If only I had taken the time to talk to any one of my creditors, I would have been given a chance to pay them off instead of filing for bankruptcy. Some of us do learn the hard way.

The point is that you will have to repay the loan eventually. Your bank will want some of the money that you spent on your holiday sprees. The lender that you are dealing with might just introduce some options to make it easier for you to make repayments. They are not as evil as you think they are. In fact, lending institutions can save you from falling into poverty -- or bankruptcy at least.

Your credit card issuer will mostly likely give you amnesty, if you promise to pay them back with a span of time. If you try hard enough, you would be able to eliminate the late payment fees. By talking to them, you will have a lot more options on how to settle your balance than by hiding out in the mountains until you think they have surely forgotten about you.

But during this time, your credit card accounts might be closed as they do not want you accumulating more debt while trying to pay off your balance.

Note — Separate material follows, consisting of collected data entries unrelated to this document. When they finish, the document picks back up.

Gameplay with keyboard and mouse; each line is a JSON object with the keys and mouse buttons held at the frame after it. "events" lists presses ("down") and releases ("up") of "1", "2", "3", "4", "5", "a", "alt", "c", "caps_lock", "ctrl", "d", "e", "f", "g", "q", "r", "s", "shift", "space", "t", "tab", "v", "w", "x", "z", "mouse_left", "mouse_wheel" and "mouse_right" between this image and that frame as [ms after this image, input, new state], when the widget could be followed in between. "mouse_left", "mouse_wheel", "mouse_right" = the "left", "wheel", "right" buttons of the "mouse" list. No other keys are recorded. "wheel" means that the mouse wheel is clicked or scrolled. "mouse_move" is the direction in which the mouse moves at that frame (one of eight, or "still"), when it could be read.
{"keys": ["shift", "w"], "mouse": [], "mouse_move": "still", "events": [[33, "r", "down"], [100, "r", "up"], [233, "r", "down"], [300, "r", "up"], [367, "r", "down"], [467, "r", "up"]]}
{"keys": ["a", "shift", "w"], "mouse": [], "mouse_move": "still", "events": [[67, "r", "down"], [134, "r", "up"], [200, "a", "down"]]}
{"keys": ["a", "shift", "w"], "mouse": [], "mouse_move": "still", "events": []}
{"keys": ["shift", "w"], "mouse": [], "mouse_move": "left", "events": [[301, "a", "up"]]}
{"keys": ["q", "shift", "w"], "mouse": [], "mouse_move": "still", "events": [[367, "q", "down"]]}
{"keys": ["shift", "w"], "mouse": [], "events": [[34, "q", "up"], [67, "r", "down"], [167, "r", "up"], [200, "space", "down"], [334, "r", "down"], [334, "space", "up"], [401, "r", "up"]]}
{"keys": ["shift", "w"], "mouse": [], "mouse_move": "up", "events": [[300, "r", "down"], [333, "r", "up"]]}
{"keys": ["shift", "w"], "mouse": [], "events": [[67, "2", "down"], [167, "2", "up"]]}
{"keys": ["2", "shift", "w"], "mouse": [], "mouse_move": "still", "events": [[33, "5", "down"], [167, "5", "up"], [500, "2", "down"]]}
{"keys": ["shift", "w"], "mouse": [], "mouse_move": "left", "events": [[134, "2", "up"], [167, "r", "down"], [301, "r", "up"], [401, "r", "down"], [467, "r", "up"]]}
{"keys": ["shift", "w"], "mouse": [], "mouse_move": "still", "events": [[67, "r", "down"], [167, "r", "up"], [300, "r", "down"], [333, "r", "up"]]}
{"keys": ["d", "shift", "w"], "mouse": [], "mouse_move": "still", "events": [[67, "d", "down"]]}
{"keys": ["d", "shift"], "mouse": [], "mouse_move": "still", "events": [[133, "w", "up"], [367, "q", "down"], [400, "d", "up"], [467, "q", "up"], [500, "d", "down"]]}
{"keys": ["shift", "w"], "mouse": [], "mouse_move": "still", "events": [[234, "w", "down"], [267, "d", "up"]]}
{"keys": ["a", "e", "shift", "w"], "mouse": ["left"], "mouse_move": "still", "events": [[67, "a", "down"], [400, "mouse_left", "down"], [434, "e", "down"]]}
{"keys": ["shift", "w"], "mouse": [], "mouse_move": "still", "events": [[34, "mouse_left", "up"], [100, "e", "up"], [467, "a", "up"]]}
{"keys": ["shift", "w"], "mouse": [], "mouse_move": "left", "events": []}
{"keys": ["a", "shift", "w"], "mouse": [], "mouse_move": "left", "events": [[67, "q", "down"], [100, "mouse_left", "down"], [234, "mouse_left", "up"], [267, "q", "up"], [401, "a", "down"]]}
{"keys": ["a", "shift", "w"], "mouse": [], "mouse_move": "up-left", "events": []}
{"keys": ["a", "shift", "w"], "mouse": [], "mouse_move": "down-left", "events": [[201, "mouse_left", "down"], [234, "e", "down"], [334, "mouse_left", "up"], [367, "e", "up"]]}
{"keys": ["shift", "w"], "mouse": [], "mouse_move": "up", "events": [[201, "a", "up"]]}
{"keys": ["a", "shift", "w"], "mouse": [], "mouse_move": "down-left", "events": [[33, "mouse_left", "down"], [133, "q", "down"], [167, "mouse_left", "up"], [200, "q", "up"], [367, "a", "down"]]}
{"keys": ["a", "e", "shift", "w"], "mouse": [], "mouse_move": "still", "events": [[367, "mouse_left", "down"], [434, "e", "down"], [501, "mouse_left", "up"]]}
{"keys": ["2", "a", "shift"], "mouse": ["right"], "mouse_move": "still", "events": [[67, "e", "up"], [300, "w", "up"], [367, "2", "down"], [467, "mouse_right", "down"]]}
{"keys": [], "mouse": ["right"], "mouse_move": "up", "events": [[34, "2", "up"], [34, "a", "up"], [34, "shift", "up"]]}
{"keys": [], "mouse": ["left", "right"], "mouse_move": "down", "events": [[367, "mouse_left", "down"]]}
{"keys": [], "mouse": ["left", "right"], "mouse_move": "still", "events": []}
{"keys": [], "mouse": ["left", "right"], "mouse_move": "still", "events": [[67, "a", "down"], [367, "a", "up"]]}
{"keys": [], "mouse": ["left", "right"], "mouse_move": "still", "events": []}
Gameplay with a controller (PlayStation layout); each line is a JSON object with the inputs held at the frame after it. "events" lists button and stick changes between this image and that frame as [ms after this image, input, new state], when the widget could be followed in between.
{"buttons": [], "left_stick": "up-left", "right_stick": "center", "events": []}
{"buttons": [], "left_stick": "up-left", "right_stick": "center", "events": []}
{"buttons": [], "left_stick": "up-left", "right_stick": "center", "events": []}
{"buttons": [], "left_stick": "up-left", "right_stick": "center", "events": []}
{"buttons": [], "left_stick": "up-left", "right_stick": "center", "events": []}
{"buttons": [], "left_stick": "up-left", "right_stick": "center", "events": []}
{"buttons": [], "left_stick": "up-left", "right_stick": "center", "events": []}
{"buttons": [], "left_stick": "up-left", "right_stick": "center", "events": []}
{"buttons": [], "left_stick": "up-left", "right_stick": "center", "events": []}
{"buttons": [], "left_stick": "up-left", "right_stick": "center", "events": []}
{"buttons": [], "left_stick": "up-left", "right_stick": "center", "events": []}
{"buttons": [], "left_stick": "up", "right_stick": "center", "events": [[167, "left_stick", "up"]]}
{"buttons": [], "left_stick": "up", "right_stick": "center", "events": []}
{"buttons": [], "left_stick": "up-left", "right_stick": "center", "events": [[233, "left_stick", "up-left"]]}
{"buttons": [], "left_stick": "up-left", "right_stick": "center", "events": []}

If you have unpaid loans from various institutions, they will almost certainly advice you to join a debt management program or refer you to a debt counselor. It would be a good idea to consolidate all your debts if you are currently making payments on a number of different loans.

With consolidation, all of your debt will fall under one loan. You will no longer have to wonder whether you missed out on any loan installment as there will only be one every month. Do not worry so much about your credit score at this time, focus on paying off your debts. That poor credit score can wait till you are debt-free. You can start fixing it then. Just one point to remember is that student loan consolidation works differently and it does not affect your score.

Reaching out to creditors gives them the impression that you want to pay them back and you're willing to do it on terms that are beneficial to both parties. In a way, this will please your creditors as they will realize that you are a borrower who makes an effort to settle his debts.